America surely has any one of a number of problems caused by social media, but no one would know what they actually were from tuning in to Thursday’s episode of reality television, called the "Social Media Summit," broadcast live from the formerly austere White House. That’s because the nation — including many in the press corps — did not garner an understanding of why we should all log off and spend more time with real people. Instead, we got trolled by President Donald Trump, yet again.

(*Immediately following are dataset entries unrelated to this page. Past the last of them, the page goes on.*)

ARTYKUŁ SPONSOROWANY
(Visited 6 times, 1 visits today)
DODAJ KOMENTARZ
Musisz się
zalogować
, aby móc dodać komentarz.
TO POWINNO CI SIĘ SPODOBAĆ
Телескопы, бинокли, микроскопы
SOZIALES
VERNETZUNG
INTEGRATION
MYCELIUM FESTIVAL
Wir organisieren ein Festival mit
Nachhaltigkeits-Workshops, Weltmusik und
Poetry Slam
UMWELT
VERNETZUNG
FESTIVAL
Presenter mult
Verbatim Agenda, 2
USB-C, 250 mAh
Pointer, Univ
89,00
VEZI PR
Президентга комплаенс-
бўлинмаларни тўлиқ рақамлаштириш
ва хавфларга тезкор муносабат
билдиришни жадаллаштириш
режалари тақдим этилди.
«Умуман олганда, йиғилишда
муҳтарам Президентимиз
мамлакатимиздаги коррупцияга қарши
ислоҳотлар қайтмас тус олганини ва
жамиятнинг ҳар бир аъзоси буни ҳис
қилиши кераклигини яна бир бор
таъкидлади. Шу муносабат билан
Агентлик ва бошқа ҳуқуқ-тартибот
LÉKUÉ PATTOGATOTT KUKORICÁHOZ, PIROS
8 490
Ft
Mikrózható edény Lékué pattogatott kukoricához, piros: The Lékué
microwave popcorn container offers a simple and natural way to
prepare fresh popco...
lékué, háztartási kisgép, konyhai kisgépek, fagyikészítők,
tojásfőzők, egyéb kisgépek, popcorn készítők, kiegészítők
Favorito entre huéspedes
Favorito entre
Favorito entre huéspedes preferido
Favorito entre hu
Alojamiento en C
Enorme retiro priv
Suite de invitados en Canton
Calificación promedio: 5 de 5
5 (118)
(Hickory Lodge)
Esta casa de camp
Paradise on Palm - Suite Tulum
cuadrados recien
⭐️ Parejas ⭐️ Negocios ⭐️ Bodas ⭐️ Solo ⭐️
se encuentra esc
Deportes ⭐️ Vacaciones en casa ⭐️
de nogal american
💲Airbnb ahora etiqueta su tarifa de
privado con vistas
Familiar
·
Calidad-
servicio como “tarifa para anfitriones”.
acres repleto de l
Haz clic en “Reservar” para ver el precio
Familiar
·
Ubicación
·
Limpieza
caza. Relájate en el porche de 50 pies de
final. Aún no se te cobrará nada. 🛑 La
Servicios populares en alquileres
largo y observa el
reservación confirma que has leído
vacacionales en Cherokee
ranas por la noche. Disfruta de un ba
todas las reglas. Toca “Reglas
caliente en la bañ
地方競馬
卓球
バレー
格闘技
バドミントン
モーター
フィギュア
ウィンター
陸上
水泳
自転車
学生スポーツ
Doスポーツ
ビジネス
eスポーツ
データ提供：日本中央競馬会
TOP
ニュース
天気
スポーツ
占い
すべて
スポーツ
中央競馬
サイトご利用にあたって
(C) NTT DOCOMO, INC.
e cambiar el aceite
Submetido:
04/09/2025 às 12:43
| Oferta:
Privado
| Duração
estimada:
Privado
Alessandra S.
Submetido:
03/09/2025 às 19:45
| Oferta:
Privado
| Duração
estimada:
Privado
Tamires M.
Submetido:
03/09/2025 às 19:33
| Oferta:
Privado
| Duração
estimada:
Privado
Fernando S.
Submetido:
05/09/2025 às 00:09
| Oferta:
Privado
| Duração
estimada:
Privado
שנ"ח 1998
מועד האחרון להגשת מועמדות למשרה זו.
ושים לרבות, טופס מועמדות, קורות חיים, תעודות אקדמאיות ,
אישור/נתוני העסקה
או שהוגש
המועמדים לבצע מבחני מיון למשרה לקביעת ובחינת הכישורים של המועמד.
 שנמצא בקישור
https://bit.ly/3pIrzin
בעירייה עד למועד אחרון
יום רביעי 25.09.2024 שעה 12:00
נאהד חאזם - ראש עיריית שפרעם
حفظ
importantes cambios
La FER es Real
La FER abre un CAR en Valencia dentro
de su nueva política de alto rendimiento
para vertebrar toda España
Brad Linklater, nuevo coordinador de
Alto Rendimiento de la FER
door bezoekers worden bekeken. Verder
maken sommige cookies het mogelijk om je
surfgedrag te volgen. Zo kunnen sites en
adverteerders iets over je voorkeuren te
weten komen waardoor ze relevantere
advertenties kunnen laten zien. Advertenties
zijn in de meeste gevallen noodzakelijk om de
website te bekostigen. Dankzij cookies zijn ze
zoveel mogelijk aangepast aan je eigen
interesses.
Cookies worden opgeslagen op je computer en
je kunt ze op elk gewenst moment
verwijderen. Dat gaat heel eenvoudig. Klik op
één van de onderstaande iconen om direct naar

The clickbait-of-the-day began with an array of formerly fringe — but now, by virtue of their invitations to hobnob with the president and White House officials, essentially mainstream — conservative and alt-right icons kicking it in the inner-sanctum of the White House. Their ranks were filled with the likes of conspiracy peddlers, including the guy who founded Gateway Pundit, a radio personality who has given love to QAnon, a woman best known for wearing Trump-themed sequined dresses on various occasions (she didn't disappoint), a former White House adviser ousted for unclear reasons along with many other people normal Americans would never have heard of. (That you would never have heard of them basically makes up the core of their concerns with social media.)
The conspiracy-theory-ridden summit eventually devolved to the point of a "Playboy" reporter and said former top White House adviser huffing and puffing their chests out at one another like chimpanzees, which freaked out one Secret Service agent, even as all other agents avoided becoming memes.
We all have a lot to learn from the agents who stayed away: They likely didn’t care about the chest pounding or they sensed that the whole thing was perhaps a made-for-TV trap pre-baked by the assembled media-savvy brain trust of conservative to alt-right antagonists.
But the ordeal raises the pressing question of our social media-stained era: If a troll is no longer shocking, are they really even a troll?
This modern quandary never perplexed history’s greatest philosophers. But it is a question with which every self-proclaimed, 140-character philosopher needs to wrestle, because we may finally be in an era in which a 48-year-old former Trump administration official can stand in the White House Rose Garden and invite a 58-year-old reporter for "Playboy" to engage in fisticuffs and not a single snowflake melts.
That question brings us to President Donald Trump, who was practically giddy earlier in the day as he looked out over what he seemed to view as his personal troll farm. “Very special day. Very important day,” Trump said as an opener. “Many of you are friends, and many of you are friends that I don’t know what you look like, but I know what you sound like, which I guess is probably more important, right?”
And the president surely knows what they sound like, because the fringe right now seems to be the steadiest part of his media diet. That’s why Trump used the full weight of the American presidency — formal trappings and all — to explicitly attach himself to the assembled conspiracy theorists under the guise of highlighting social media companies’ censorship of "conservatives."
The remarkable thing about Trump’s ode to his most ardent social media followers was that he actually pulled the veil back and showed us all what’s really going on.
“The crap you think of is unbelievable,” Trump gushed to his assembled faithful (which included House Minority Leader Kevin McCarthy) not even five minutes into his nearly 50-minute-long address. Then, after predictably labeling the press corps as “dishonest” and “corrupt,” Trump congratulated his social media influencers: “We’re getting the word out, and we get it out in a different way.”
But, actually, they're still getting it out the same way. CNN ran the story with the headline: “'Circus show' summit: Trump delivers meandering speech to his digital army of supporters at the White House.” More than that, the story was sourced by “one attendee” and “the second attendee” who talked “on the condition of anonymity because their employers had not authorized them to speak to the press.”
It seems the troll-in-chief won again: He got to bash the mainstream media and then bask in it. And almost nobody actually cared.
In fact, the only moment of real, made-for-Twitter drama was the will-they-or-won't they fight, which ended with the reporter yelling at the former adviser to "get a job.” That gave Trump’s conservative media machine an opening, and the true trolls came out, since they were already seated in the Rose Garden.
“I’m on the same team as you. We’re both journalists,” yelled the rabble-rousing James O’Keefe, best known for posting heavily edited videos designed to achieve political ends and whose era of influence ended when he attempted to trap a CNN reporter with him in a boat full of sex toys, to the assembled reporters. “We’re both investigative reporters. All I ask is, do your job.”
So, OK: I’m writing about them and you’re reading about them.
But to the larger philosophical question, I'm not sure I have to, or whether you do. Just as when a tree falls in the forest and no one hears it, maybe it makes a noise but who cares. If a troll pokes at you every day but they can't really hurt you, at a certain point they’re not a troll, they’re just a gnat.
And you can't swat at every gnat, anyway. Just brush them aside and stay focused on the beautiful day around you. Let them buzz away until they buzz off.